So what doubts are you having about your boyfriend? Are they about him personally or because he's not your type?
Reply 2
Original post by Surnia
So what doubts are you having about your boyfriend? Are they about him personally or because he's not your type?

My doubts are to do with the fact that he doesn't speak the same language as me and he isn't the same culture/ religion either. Since I have never dated anyone of the same culture/ language as me, I don't know if I am missing out on anything by wanting to marry my bf. It is not necessarily doubts about my boyfriend, it is the fact that I do tend to overthink and always want the best, I am a perfectionist, and yes I am happy with my boyfriend and he does treat me amazingly and has the exact personality I want in a guy, but because I haven't had that experience dating a guy my culture/religion which is something I really wanted in a guy I married, before I met my boyfriend, I don't know if I will regret not marrying someone in that criteria in the future, when I shouldn't be thinking like that, i.e. if I am married to my boyfriend.
Reply 3
Original post by Anonymous
My doubts are to do with the fact that he doesn't speak the same language as me and he isn't the same culture/ religion either. Since I have never dated anyone of the same culture/ language as me, I don't know if I am missing out on anything by wanting to marry my bf. It is not necessarily doubts about my boyfriend, it is the fact that I do tend to overthink and always want the best, I am a perfectionist, and yes I am happy with my boyfriend and he does treat me amazingly and has the exact personality I want in a guy, but because I haven't had that experience dating a guy my culture/religion which is something I really wanted in a guy I married, before I met my boyfriend, I don't know if I will regret not marrying someone in that criteria in the future, when I shouldn't be thinking like that, i.e. if I am married to my boyfriend.

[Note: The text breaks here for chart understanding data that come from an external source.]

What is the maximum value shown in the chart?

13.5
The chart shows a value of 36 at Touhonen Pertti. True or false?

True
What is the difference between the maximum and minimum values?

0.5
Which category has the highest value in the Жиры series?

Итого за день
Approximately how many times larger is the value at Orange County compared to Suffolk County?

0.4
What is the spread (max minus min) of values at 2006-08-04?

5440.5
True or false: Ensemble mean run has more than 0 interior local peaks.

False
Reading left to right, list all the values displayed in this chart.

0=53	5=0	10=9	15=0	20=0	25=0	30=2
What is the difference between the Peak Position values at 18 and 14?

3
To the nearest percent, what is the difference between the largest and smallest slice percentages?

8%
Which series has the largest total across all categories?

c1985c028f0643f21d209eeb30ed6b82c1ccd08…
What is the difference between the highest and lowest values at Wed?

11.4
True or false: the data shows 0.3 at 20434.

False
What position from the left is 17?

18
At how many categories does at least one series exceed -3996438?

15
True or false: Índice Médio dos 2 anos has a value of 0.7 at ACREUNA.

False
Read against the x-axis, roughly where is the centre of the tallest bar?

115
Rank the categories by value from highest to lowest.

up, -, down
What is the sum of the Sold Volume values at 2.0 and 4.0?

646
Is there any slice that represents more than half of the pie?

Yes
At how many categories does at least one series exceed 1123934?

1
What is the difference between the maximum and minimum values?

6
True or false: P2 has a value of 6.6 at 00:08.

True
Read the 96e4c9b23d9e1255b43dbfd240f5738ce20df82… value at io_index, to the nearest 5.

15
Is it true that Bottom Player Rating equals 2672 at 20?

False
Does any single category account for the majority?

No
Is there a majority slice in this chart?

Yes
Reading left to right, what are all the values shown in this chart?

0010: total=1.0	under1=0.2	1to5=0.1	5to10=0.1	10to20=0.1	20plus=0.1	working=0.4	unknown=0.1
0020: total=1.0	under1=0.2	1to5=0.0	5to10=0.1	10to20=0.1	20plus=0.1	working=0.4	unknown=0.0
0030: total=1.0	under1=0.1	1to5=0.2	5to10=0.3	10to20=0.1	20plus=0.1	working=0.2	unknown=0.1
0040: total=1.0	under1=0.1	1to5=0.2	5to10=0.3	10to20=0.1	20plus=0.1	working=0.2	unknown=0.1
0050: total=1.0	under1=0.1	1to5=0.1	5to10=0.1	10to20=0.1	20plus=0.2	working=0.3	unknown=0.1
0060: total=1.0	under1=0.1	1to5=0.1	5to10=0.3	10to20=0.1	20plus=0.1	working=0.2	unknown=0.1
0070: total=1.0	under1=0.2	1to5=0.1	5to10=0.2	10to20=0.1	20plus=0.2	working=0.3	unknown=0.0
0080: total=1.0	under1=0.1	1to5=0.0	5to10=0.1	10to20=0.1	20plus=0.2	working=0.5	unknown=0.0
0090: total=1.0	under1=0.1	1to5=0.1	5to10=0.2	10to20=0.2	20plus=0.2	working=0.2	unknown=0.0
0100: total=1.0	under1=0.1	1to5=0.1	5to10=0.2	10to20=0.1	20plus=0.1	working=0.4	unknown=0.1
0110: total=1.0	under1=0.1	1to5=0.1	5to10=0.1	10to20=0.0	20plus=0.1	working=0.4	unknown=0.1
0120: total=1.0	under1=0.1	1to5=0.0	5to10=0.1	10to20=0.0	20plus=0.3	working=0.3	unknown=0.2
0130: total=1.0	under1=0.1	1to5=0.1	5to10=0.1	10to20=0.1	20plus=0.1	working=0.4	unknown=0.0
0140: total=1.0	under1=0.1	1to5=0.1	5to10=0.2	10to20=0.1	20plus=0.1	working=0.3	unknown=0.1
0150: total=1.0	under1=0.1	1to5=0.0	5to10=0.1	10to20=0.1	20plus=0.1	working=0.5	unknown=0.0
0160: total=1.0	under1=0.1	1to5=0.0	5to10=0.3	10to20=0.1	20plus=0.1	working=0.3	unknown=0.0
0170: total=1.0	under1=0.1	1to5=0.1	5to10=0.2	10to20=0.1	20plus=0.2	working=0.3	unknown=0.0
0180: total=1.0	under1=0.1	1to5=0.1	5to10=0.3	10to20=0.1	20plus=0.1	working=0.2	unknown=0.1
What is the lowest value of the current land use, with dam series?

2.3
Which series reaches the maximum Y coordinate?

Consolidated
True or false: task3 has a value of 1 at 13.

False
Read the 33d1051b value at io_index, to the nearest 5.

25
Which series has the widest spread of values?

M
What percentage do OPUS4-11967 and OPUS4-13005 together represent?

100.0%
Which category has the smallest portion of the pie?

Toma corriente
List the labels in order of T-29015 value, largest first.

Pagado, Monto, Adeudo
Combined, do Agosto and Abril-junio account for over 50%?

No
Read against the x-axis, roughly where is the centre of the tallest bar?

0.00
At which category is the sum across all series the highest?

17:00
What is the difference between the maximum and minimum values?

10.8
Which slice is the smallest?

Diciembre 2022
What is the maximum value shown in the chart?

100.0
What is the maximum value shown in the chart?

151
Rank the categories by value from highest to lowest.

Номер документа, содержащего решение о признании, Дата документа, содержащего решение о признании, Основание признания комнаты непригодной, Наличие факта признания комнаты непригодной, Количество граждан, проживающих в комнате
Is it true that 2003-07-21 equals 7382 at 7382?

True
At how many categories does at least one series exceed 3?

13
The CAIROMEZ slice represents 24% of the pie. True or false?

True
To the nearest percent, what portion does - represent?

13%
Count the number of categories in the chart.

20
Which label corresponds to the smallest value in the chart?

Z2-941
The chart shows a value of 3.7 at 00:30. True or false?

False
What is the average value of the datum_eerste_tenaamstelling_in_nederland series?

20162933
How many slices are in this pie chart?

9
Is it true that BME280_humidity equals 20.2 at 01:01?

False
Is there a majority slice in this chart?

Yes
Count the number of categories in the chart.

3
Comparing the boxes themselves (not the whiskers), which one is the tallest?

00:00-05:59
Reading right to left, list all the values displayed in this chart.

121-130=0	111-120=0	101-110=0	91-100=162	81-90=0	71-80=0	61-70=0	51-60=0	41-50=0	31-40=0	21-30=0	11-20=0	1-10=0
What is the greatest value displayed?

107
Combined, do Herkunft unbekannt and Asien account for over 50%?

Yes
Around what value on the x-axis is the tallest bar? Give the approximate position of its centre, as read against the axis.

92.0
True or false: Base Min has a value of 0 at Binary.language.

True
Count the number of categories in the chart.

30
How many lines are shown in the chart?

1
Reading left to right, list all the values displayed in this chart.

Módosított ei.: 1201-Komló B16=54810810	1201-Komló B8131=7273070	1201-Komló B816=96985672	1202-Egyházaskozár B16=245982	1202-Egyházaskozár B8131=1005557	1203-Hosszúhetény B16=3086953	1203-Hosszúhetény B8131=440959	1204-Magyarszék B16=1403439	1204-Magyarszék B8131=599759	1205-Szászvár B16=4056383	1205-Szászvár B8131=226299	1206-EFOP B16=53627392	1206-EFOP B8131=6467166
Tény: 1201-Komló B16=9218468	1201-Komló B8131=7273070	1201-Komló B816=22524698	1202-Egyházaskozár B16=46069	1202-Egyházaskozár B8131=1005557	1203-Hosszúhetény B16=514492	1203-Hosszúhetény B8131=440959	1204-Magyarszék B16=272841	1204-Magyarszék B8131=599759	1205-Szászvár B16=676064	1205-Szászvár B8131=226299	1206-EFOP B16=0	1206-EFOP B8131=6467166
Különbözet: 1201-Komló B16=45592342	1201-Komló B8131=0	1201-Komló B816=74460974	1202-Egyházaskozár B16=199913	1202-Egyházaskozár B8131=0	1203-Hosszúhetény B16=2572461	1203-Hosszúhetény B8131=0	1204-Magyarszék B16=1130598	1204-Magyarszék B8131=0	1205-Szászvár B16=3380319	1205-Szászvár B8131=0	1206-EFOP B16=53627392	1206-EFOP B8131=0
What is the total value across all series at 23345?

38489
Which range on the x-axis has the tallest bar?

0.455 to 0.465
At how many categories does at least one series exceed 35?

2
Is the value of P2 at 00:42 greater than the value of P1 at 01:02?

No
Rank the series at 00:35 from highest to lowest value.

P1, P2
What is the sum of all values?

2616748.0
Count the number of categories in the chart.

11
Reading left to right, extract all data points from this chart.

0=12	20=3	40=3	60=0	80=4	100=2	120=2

Are you both taking steps to overcome the language barrier? Do you respect each other's practice of religion and have you discussed how that would work with children, if that's in the future? Do your financial views align?

A lot of people are in relationships with someone of another, or no, religion; I am, and I have family members who are. Culture is different, but my boyfriend and I have quite contrasting personalities and our own interests and hobbies; we met because we were in the same line of work. I hadn't been out with someone of my religion or who shared my hobbies before I met him, and i don't feel I've missed out. I'm just saying it can work with someone you never thought you'd be with.
Reply 4
Original post by Surnia
Are you both taking steps to overcome the language barrier? Do you respect each other's practice of religion and have you discussed how that would work with children, if that's in the future? Do your financial views align?

A lot of people are in relationships with someone of another, or no, religion; I am, and I have family members who are. Culture is different, but my boyfriend and I have quite contrasting personalities and our own interests and hobbies; we met because we were in the same line of work. I hadn't been out with someone of my religion or who shared my hobbies before I met him, and i don't feel I've missed out. I'm just saying it can work with someone you never thought you'd be with.

Since the first day I met him, I’ve told him that if he wants to be with me then he should learn my language and I am also more than willing to learn his as I want to communicate with his family, so the language is not the issue for me. We have discussed religion and he is half of my religion, I am Hindu and he is Sikh but he also worships Hindu Gods in his household, he has also come with me to the temple before, but since I have never prayed to Sikh Gods, it is more of a jump for me than it is for me. I have never been to Gurudwara before but I am open to going for him because at the end of the day God is God. With children, we will probably bring them up with both of our religion since his family also worshipped Hindu Gods as well. And yes our financial views align.

Thank you for sharing about your personal experience.